• **Source information**:
+ + + +
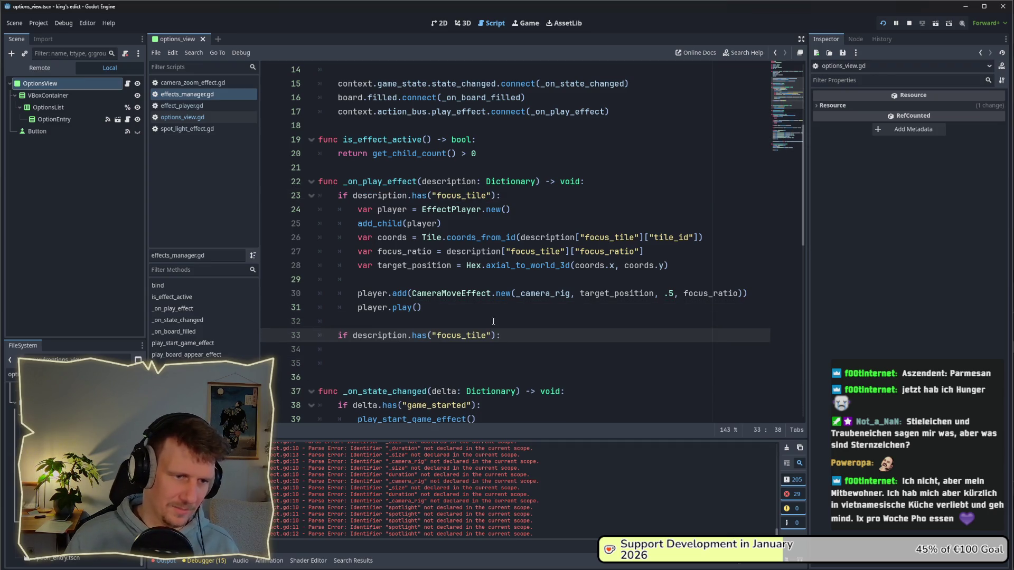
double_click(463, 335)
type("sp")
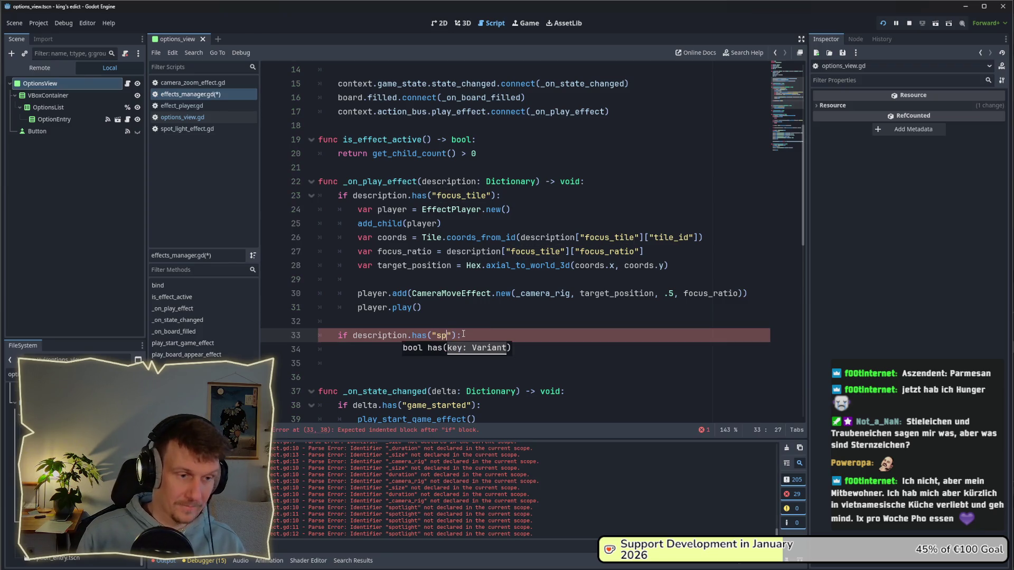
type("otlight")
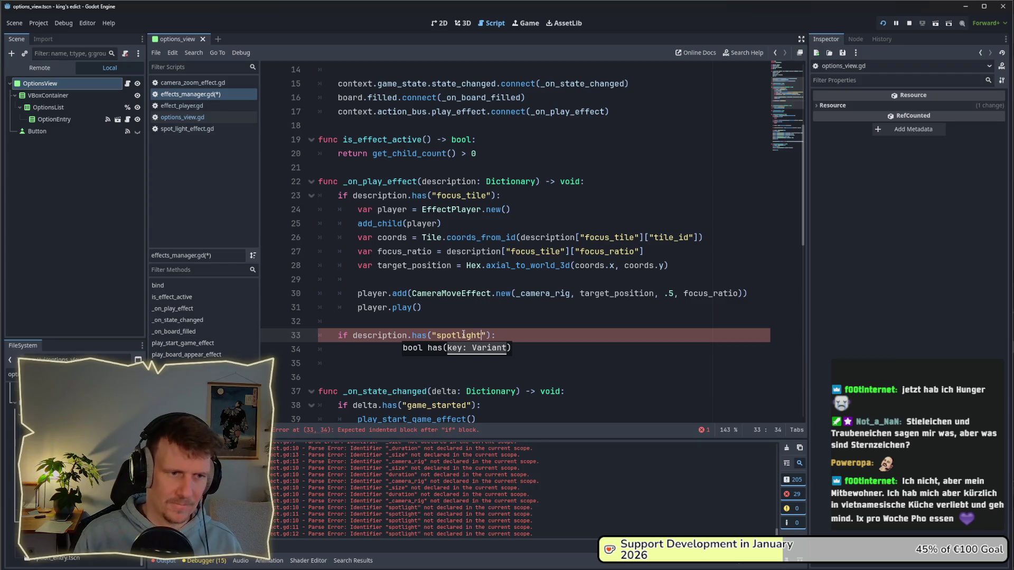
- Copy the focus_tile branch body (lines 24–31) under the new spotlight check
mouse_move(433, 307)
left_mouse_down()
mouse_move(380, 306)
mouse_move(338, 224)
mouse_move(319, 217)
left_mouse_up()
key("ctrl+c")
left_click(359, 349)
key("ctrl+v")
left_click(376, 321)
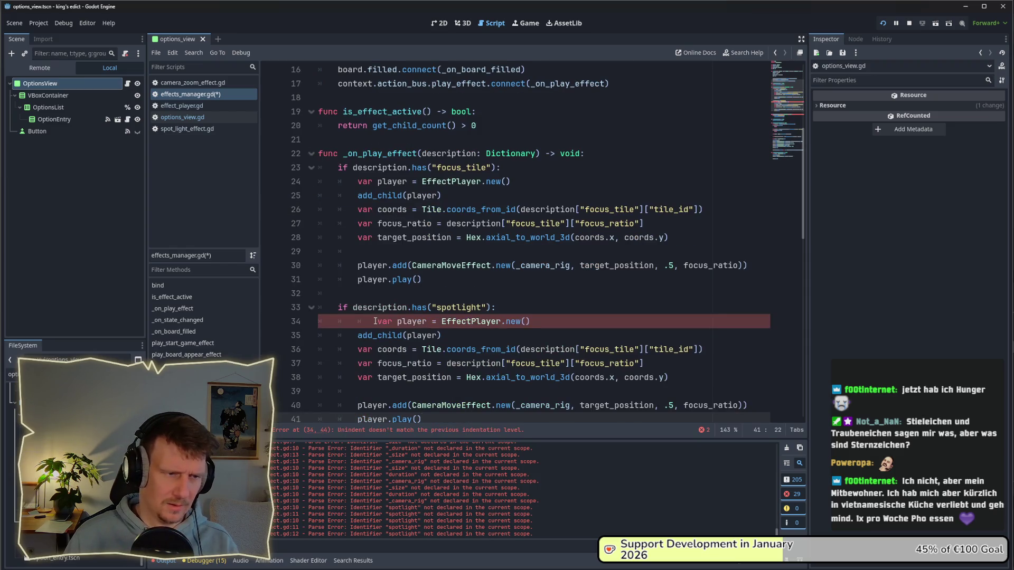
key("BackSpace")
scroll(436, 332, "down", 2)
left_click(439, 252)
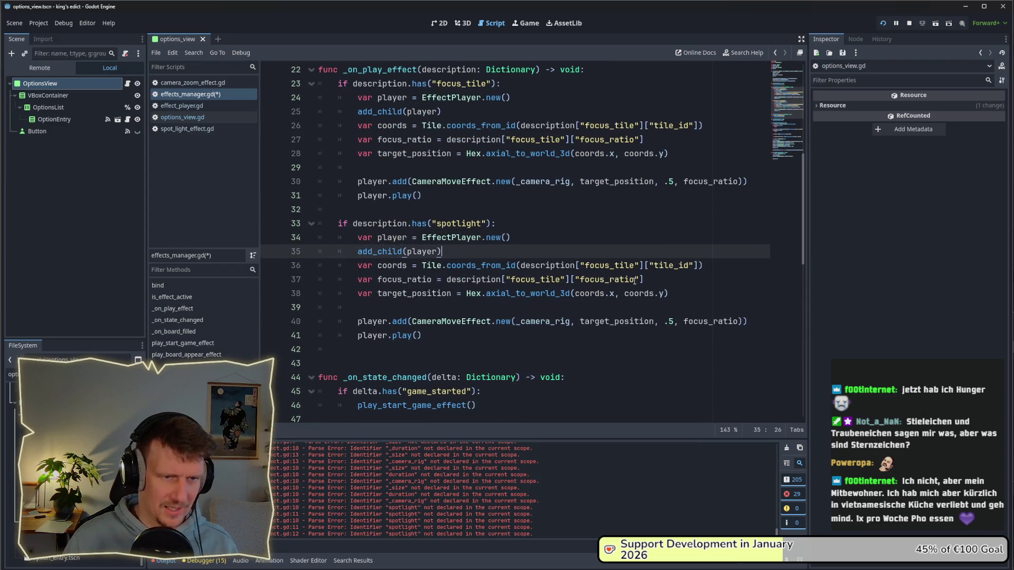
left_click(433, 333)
+ + + +
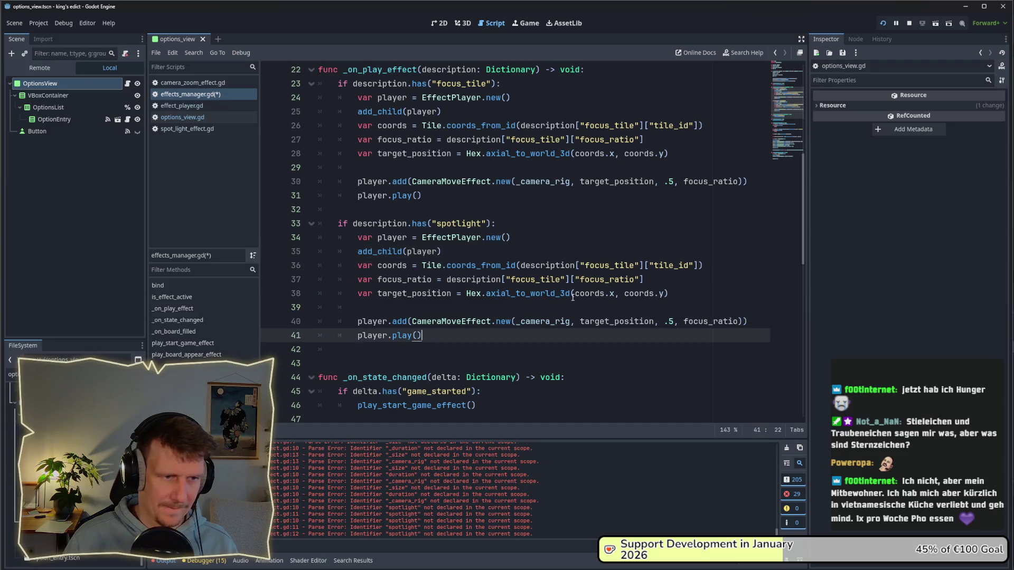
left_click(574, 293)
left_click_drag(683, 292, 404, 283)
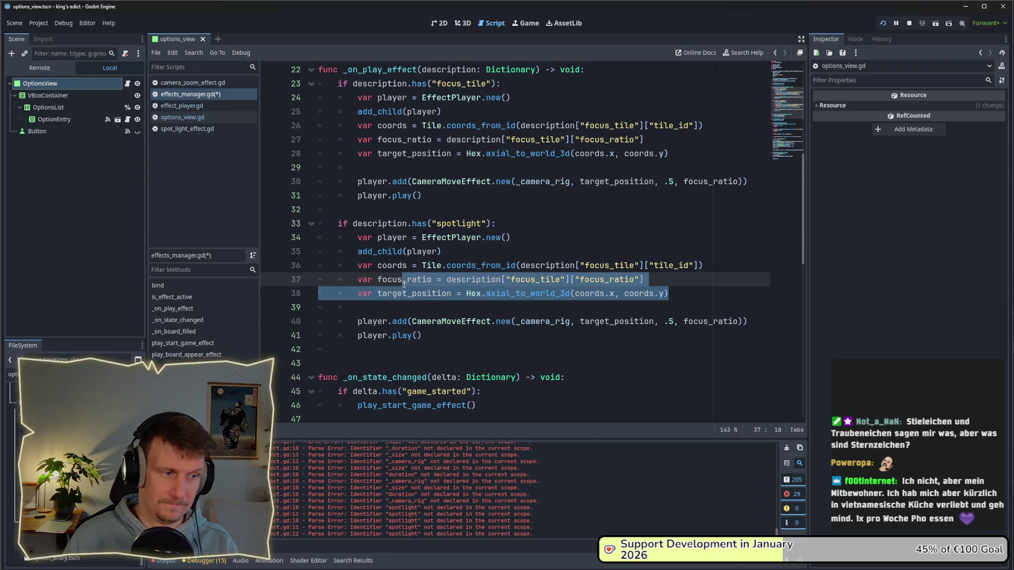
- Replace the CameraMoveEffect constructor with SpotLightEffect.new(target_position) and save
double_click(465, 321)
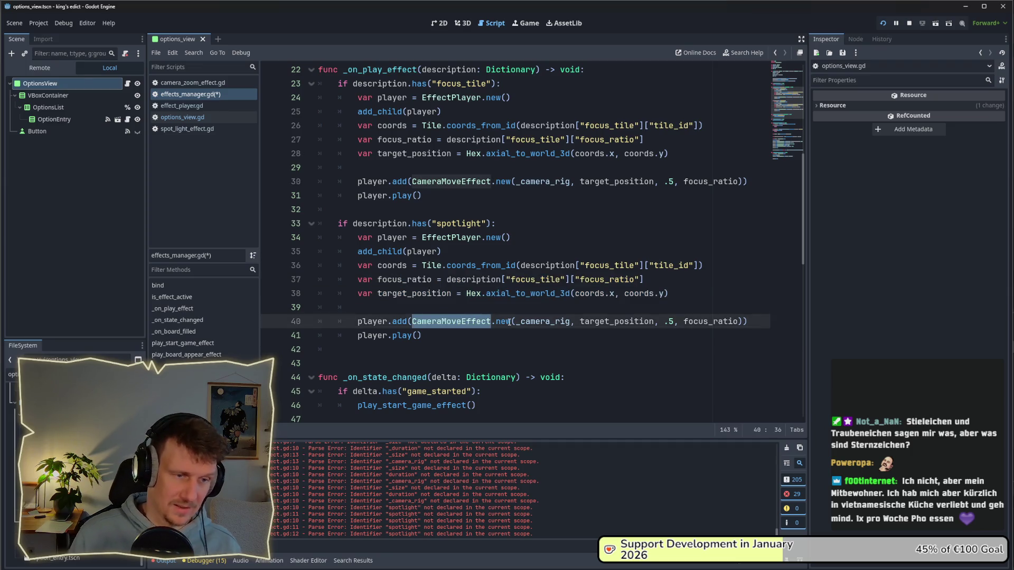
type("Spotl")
+ + + +
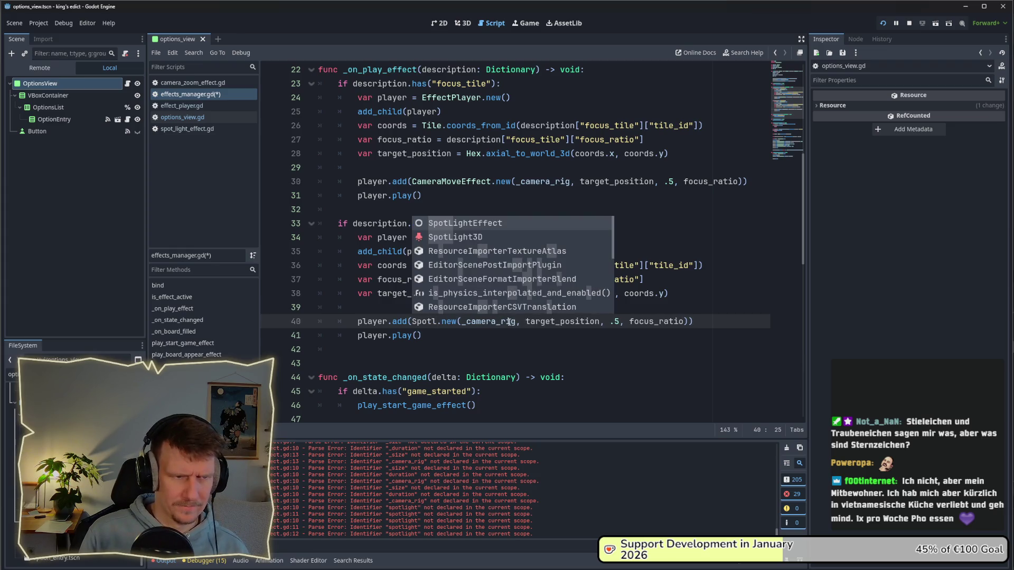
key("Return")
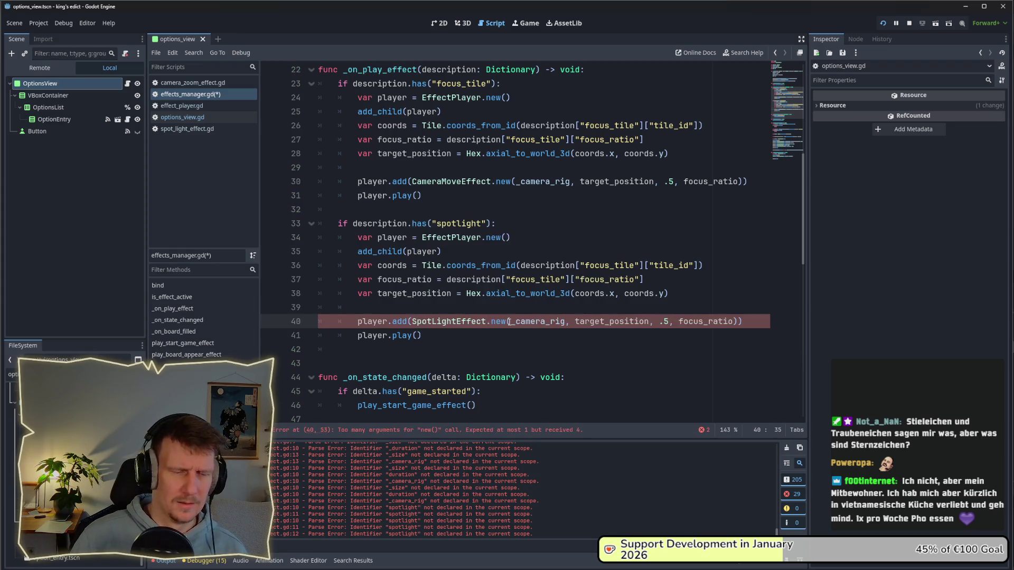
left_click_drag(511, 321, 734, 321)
+ + + +
• **Exercise brief**:
Repeat exactly the lines above, from the line that contains "double_click(463, 335)" down through the line that contains "left_click(433, 333)". Include both of those lines and none of the pictures.

• **Response area**:
double_click(463, 335)
type("sp")
type("otlight")
- Copy the focus_tile branch body (lines 24–31) under the new spotlight check
mouse_move(433, 307)
left_mouse_down()
mouse_move(380, 306)
mouse_move(338, 224)
mouse_move(319, 217)
left_mouse_up()
key("ctrl+c")
left_click(359, 349)
key("ctrl+v")
left_click(376, 321)
key("BackSpace")
scroll(436, 332, "down", 2)
left_click(439, 252)
left_click(433, 333)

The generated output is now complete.